Kurds keep up offensive against extremists in northern Syria
Beirut: Backed by U.S.-led airstrikes and buoyed by battlefield successes, Kurdish fighters kept up an offensive through northern Syria on Tuesday, driving Islamic State militants out of a town near the extremists' de facto capital of Raqqa.
The capture of Ein Issa came just hours after the Kurdish forces had overrun a nearby military base, increasing the pressure on the Islamic State group less than two weeks after it lost the strategically located town of Tal Abyad on the Turkish border, severing a vital supply line.
The advances by the Kurdish fighters in Syria as well as in northern Iraq has been credited largely to a high level of coordination between the ground forces and the nearly year-old air campaign being led by Washington against the Islamic State, also known as ISIS or ISIL in English and by its Arabic acronym, Daesh.
White House Press Secretary Josh Earnest called the success by the Kurds "an indication of how critically important it is for the United States to have a capable, willing and effective partner fighting ISIL on the ground."
That was why the U.S. was dedicating "significant resources" to building up opposition forces, he said. That work was "a more difficult task" in Syria than Iraq, but that "this is a pretty good illustration of why that very difficult work is important," Earnest added.
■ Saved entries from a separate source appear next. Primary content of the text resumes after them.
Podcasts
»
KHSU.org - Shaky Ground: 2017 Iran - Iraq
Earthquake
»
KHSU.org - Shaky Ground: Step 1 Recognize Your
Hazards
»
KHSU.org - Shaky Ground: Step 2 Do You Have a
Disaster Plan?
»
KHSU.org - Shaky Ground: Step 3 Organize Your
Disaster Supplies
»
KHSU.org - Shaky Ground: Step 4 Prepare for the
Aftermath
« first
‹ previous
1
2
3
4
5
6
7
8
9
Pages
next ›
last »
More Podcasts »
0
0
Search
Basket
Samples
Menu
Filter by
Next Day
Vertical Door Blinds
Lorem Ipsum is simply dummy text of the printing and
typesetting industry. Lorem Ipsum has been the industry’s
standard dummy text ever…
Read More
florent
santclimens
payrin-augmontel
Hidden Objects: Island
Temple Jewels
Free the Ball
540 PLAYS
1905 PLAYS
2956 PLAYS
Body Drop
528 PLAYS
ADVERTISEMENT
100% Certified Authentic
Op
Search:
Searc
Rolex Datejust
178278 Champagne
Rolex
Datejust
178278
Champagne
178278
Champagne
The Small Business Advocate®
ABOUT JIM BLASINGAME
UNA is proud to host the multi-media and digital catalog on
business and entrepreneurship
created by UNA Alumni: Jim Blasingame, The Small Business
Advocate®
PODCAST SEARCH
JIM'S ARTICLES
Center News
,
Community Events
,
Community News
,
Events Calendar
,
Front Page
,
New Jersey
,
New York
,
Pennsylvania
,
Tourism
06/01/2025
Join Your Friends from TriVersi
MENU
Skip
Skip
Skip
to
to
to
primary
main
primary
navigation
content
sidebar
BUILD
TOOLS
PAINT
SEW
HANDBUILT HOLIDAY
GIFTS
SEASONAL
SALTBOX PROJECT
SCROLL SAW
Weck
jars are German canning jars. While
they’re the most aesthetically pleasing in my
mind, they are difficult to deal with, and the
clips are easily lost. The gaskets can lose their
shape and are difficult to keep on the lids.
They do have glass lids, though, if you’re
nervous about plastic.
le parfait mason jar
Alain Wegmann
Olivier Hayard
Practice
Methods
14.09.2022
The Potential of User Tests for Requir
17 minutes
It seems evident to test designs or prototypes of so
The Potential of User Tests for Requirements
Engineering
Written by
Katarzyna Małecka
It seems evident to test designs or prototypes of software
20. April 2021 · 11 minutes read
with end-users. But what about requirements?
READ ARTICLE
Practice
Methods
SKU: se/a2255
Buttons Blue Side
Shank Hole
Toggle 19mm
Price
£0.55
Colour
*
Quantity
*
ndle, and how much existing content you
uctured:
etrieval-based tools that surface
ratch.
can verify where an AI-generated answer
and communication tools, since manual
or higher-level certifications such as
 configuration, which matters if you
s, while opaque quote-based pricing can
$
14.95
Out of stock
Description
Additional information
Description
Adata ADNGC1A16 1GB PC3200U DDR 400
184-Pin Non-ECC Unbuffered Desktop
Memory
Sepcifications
Ein Issa is only 50 kilometers (30 miles) north of Raqqa, the stronghold of the Islamic State's self-declared caliphate that spans parts of Syria and Iraq.The recent battlefield setbacks for IS were mentioned in an audio message by the group's spokesman, Abu Muhammad al-Adnani, for the Muslim holy month of Ramadan.
"God never gave the mujahedeen a promise of victory every time," al-Adnani said in the message posted on social media, adding that the faithful "may lose a battle or battles and may lose towns and areas, but will never be defeated."